An archive devoted to former University of Liverpool Head of Composition, James Wishart opens today to coincide with the Lunchtime Concert performance of his work, 23 songs for a Madwoman.
Housed in the University’s Special Collections and Archives, at the Sydney Jones Library, the James Wishart Archive contains all his compositions and should prove a rich resource for those interested in the music of the late 20th and early 21st centuries.
The cataloguing of James Wishart’s output was undertaken by Department of Music third year student, Ellie Pickles.
Ellie said: “James’ work can generally be seen as the continuation and development of modernism in music, as found in composers such as Luciano Berio, Morton Feldman and Peter Maxwell Davies.
“The music listed, and held in manuscript form in the library, is remarkable for its quantity, variety and quality. James Wishart’s music aims for clarity of communication rather than being a simple exploration of music theory.”

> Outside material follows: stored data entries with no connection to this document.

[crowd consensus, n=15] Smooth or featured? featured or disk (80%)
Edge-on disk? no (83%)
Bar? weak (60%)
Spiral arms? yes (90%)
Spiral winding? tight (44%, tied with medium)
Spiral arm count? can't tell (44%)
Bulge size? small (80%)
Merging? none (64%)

The archive launches today to coincide with the Lunchtime Concert performance of Wishart’s 23 Songs for a Mad Woman (2006); performed by Louise Ashcroft (vocals), the Royal Liverpool Philharmonic Orchestra’s (RLPO) Ensemble 10/10 and conductor, Clark Rundell.

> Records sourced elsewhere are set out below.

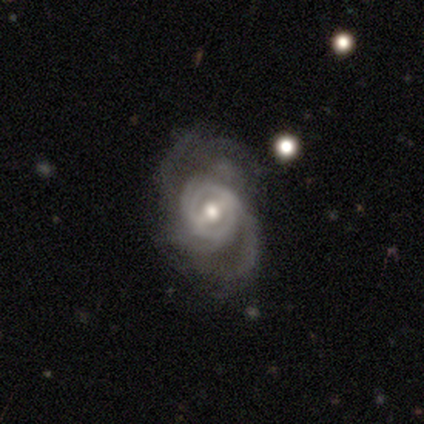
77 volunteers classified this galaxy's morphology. smooth-or-featured: featured or disk: 92% | star or artifact: 5% | smooth: 3%
  disk-edge-on: no: 100% | yes: 0%
    bar: weak: 56% | strong: 31% | no: 13%
    has-spiral-arms: yes: 94% | no: 6%
      spiral-winding: medium: 48% | tight: 30% | loose: 22%
      spiral-arm-count: 2: 40% | can't tell: 33% | 3: 12% | 4: 10% | 1: 3% | more than 4: 1%
    bulge-size: moderate: 73% | large: 13% | small: 13% | dominant: 1% | none: 0%
  merging: none: 25% | minor disturbance: 15% | major disturbance: 10% | merger: 3%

Writing in 2006, James Wishart said his piece invites the audience to “imagine a slightly voyeuristic experience looking in on a scene in some kind of mental institution”.
Like Peter Maxwell Davies and his Eight Songs for a Mad King, Wishart does not clearly identify the protagonist of the work, although “you might conclude…that she is Margaret Thatcher”.
He writes: “Whichever way you interpret the dramatic situation, there is a clear degeneration during the 23 miniature movements of this work.
“Moments of clarity emerge, a recognisable personality takes shape, and then (elusively) it falls away from your grasp.
“Should you sympathise with this character? This is very much up to you – but be careful, because you could so easily be deceived.”
James Wishart was a member of the music staff at University of Liverpool from 1980 to 2013, and was active as a composer, pianist, conductor and writer on music throughout that time.
He described himself as “capable of gratuitous insult and unsubtle smear”, calling his work “satire in the raw” that follows his interest in the “whole area of political drama expressed via music”.
James Wishart suffered a serious stroke in the autumn of 2013, suspending progress on planned future works.
The 23 Songs for a Madwoman was premiered by Louise Ashcroft and the RLPO’s Ensemble 10/10, conducted by Clark Rundell, in October 2016 to great acclaim.
This performance has been made possible through the University’s partnership with the Royal Liverpool Philharmonic.